• _Verilen görev a_
Satırların başından "road 3 (unclassified): [(280,0),(332,152)]" ifadesini içeren satıra kadar, o satır da dahil olmak üzere, tüm satırları aynen yeniden yaz.

• _Çıkarılan metin_
Değişime daha geniş bir zaman diliminden baktığımız zaman, birey-topluluk arasındaki geçişler daha belirginleşiyor. İlk insanlar doğada ekip olarak hareket edince güçlü olduklarını farkettiler. Birlikte yaşama alışkanlığı geliştirdiler, sosyal olarak geliştiler, medeniyetler kurdular. Medeniyet geliştikçe küçük topluluklar yerini büyük topluluklara bıraktı, köyler kasaba kasabalar ise şehir oldu. Ama diğer yandan yakın çember sosyal çevremiz daraldı. Teknolojinin de etkisiyle bireysel bir yaşam tarzı ön plana çıkmaya devam etti. Facebook’un bireylerin anlık durumunu yayınladığı Wall uygulamasını ilk duyurduğu zamanı hatırlıyorum, ne saçma kesin tutmaz, demiştim. Tam aksine çok tuttu, yetmedi üzerine Instagram, Twitter geldi ve bugün adına web2 dediğimiz interaktif yapıya evrildi. Teknoloji sosyal iletişimi tamamen sanallaştırdı ve bireyi/bireyselliği en öne çıkardı. Hatta o kadar öne çıkardı ki artık her birey bir marka, bir kanaat önderi oldu. Bireyler kendinden olmayana tolerans, empati göstermez oldu; kooperasyon, birlikte yaşama, birlikte hareket etme kabiliyetleri köreldi.

• _Verilen görev b_
Teknolojinin bireyselliği öne çıkarışını anlatan metnin devamını, son cümlesinden sonra gelecek şekilde yaz.

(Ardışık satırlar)

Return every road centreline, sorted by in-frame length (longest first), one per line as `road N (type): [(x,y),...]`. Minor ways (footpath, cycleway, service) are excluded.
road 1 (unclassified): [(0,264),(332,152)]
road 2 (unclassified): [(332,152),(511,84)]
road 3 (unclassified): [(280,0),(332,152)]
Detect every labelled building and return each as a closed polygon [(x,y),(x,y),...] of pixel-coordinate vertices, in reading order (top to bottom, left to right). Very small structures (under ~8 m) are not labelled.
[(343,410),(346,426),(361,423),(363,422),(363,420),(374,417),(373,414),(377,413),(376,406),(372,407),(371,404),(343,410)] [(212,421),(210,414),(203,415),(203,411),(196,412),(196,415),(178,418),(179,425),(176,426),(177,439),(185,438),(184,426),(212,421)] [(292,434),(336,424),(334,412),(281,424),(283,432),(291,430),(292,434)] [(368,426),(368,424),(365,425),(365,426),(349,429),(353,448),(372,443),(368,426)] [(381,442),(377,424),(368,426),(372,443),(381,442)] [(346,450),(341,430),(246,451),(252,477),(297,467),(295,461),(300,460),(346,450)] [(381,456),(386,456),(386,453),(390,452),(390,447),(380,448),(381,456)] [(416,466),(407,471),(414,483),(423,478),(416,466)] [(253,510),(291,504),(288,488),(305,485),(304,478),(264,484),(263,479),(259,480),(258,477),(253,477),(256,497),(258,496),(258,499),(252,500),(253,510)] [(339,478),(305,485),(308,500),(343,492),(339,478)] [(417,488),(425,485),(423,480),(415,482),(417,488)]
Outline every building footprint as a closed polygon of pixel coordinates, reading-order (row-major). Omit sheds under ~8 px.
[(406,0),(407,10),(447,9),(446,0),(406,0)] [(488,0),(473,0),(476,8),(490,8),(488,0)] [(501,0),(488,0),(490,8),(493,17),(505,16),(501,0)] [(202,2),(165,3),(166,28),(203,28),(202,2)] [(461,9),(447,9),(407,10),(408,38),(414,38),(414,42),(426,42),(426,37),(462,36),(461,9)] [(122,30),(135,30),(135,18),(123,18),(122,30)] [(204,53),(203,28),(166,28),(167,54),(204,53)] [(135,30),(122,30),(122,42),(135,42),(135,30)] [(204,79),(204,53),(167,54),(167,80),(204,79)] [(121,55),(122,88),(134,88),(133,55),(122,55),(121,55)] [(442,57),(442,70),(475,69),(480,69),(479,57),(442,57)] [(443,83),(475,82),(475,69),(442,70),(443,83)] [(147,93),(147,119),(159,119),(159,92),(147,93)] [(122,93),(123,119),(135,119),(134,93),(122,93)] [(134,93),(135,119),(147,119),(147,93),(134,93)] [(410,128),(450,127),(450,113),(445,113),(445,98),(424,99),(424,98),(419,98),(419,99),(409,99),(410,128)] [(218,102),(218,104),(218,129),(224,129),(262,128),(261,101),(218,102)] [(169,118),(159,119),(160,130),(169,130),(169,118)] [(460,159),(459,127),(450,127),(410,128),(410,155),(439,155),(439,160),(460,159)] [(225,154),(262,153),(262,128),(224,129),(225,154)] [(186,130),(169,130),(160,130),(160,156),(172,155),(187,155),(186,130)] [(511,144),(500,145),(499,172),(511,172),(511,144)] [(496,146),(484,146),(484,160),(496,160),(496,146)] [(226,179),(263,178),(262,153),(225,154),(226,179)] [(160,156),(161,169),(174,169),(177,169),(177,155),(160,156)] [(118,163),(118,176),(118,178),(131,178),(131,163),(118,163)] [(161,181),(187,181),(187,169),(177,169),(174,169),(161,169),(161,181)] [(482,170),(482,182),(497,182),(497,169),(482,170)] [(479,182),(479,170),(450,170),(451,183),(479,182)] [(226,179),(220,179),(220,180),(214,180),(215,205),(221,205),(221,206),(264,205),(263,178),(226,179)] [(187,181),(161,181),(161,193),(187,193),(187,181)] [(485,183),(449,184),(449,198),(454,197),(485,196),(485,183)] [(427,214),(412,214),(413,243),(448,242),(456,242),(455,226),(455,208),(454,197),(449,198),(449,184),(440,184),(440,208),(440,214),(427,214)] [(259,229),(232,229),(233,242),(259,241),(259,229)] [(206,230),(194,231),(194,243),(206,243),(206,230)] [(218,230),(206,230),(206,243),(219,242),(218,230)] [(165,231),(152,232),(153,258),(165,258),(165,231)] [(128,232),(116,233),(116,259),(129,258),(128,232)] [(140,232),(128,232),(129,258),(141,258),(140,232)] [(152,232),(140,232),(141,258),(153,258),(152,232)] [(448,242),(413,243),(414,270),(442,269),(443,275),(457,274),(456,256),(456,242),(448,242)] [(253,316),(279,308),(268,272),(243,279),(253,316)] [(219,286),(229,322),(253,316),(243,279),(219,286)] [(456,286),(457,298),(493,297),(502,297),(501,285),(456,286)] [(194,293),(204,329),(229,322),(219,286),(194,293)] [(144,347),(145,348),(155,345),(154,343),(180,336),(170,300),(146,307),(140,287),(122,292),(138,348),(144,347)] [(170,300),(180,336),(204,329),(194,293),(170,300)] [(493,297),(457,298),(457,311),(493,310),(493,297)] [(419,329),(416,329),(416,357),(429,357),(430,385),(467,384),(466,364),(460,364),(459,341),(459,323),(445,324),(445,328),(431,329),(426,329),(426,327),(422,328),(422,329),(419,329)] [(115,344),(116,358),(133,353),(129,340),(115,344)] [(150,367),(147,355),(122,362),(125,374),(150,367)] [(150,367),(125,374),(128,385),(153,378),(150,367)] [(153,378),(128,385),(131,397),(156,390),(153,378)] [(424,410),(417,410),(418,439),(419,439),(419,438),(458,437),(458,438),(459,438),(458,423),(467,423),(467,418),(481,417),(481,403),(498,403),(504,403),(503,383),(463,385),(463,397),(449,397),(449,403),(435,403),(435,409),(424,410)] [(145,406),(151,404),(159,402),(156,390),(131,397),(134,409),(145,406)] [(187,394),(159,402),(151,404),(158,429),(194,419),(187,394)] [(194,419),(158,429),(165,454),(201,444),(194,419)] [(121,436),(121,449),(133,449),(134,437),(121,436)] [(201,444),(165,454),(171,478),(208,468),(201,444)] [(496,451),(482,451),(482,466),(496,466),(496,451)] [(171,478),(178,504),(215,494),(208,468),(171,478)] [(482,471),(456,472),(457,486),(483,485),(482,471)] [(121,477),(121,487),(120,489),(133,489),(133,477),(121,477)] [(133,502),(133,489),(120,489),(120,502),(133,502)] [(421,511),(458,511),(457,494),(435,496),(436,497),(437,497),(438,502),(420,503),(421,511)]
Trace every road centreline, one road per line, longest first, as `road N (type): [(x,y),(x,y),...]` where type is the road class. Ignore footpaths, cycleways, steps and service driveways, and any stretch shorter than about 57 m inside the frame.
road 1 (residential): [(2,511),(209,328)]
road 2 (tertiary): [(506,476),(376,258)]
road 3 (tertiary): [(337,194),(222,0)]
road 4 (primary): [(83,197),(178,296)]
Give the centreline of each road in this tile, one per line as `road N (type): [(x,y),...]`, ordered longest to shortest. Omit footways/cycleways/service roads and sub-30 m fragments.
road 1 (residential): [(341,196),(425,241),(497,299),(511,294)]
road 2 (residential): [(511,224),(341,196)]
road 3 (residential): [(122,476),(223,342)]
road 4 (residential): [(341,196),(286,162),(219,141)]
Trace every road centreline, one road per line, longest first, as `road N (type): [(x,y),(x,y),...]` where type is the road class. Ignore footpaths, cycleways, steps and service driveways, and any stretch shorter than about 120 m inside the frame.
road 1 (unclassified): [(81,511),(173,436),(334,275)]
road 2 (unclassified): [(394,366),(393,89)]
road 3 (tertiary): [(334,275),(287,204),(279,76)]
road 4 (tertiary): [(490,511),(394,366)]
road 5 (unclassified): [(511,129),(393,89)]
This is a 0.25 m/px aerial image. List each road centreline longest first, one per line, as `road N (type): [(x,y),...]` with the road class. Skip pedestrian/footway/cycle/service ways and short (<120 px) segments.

• _Nihai sonuç a_
Return every road centreline, sorted by in-frame length (longest first), one per line as `road N (type): [(x,y),...]`. Minor ways (footpath, cycleway, service) are excluded.
road 1 (unclassified): [(0,264),(332,152)]
road 2 (unclassified): [(332,152),(511,84)]
road 3 (unclassified): [(280,0),(332,152)]

• _Nihai sonuç b_
Geçtiğimiz sene yani 2021 senesinde ise, çok enteresan bir tarihsel kırılım yaşanmış olabilir. Blokzincir teknolojisi ile ilgilenen insanlar toplulukların gücünü farketmeye başladılar. Blokzincirin sağladığı ortam sayesinde birlikte olmanın değerini, ortak hedefler için çalışmanın, üretmenin hazzını keşfettiler. Şehir kurma hayali ile yola çıkan, iklim değişikliği komunitesi kuran, ilk basılı Amerikan anayasası için 47 milyon dolar para toplayan projeler gördük. Çeşitli merkezi olmayan otonom organizasyon (DAO) denemelerine tanık olduk. Artık insanlar inandığı savunduğu değerler için sadece Twitter’da yorum yapmakla kalmıyor, aktif katılımcı oluyor, parasal yardımda bulunuyor, oy kullanıyor, üretiyor, paylaşıyor. Bunların hepsini de merkezi olmayan yapılar ile güven unsuruna gerek kalmadan yapıyor.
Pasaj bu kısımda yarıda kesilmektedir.